L’observatoire des politiques économiques en Europe

Éditorial

N° 14 - Printemps 2006

Michel Dévoluy


Les Européens souhaiteront plus d’Europe quand celle-ci apparaîtra comme la réponse appropriée aux problèmes majeurs du moment. Dans un monde complexe, fragile et incertain, les citoyens s’identifient à l’espace politique qui se préoccupe le plus de leur bien être matériel et de leur destin collectif. Pour le moment, les Etats demeurent premiers et on constate même des réactions de défiance face à l’Union.

Après la sédimentation de la concorde entre les peuples, et en particulier depuis l’Acte unique de 1987 et le traité de Maastricht de 1992, les Européens étaient en droit d’attendre que l’Union devienne le moteur de la croissance et de l’emploi.
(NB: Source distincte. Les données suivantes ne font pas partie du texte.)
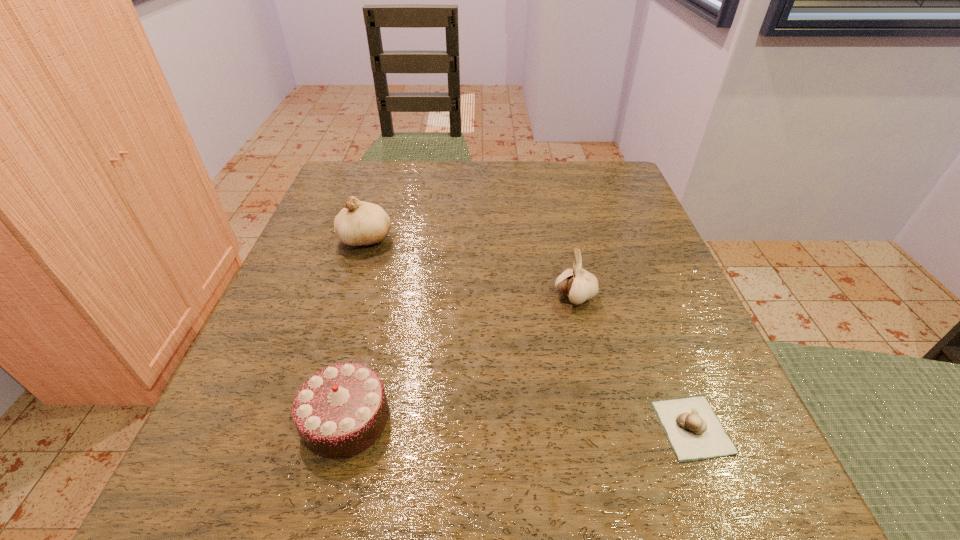
Locate an element on the screen. The width and height of the screenshot is (960, 540). free space at the right edge of the desktop is located at coordinates (681, 288).

Identify the location of vacant point at the far left corner. (365, 191).

Find the location of `vacant space at the near right corner`. vacant space at the near right corner is located at coordinates (729, 470).

Locate an element on the screen. Image resolution: width=960 pixels, height=540 pixels. free area in between the second tallest object and the rightmost garlic is located at coordinates (634, 362).

At what (x,y) coordinates should I click in order to perform the action: click on vacant space in between the farthest object and the third tallest object. Please return your answer as a coordinate pair (x, y). Image resolution: width=960 pixels, height=540 pixels. Looking at the image, I should click on (355, 329).

Find the location of a particular element. The height and width of the screenshot is (540, 960). vacant space that is in between the farthest object and the second object from right to left is located at coordinates (469, 268).

Identify the location of unoccupied area between the farthest garlic and the second farthest object. The image size is (960, 540). (469, 268).

This screenshot has width=960, height=540. In order to click on unoccupied position between the farthest object and the second garlic from left to right in this screenshot , I will do `click(469, 268)`.

Find the location of a particular element. Image resolution: width=960 pixels, height=540 pixels. empty location between the chocolate cake and the shortest garlic is located at coordinates (519, 423).

This screenshot has height=540, width=960. I want to click on empty space between the shortest object and the chocolate cake, so click(519, 423).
Plus encore, il était légitime d’espérer que l’Union produise un modèle social apaisé et exemplaire dans un monde multipolaire soumis
à la globalisation. Ces attentes ont été déçues.

L’économie européenne, et surtout la zone euro, subissent depuis plusieurs années un chômage
important et un accroissement des exclusions sociales et des inégalités. Par ailleurs, le dernier élargissement a contribué à accentuer les doutes et les interrogations. L’idée de solidarité, à la base de la construction européenne, est surtout mise en avant par ceux qui la réclament à leur seul profit. Et la belle ambition d’intégration européenne perd de son souffle quand on privilégie la libre circulation et la mise en concurrence des systèmes des Etats membres.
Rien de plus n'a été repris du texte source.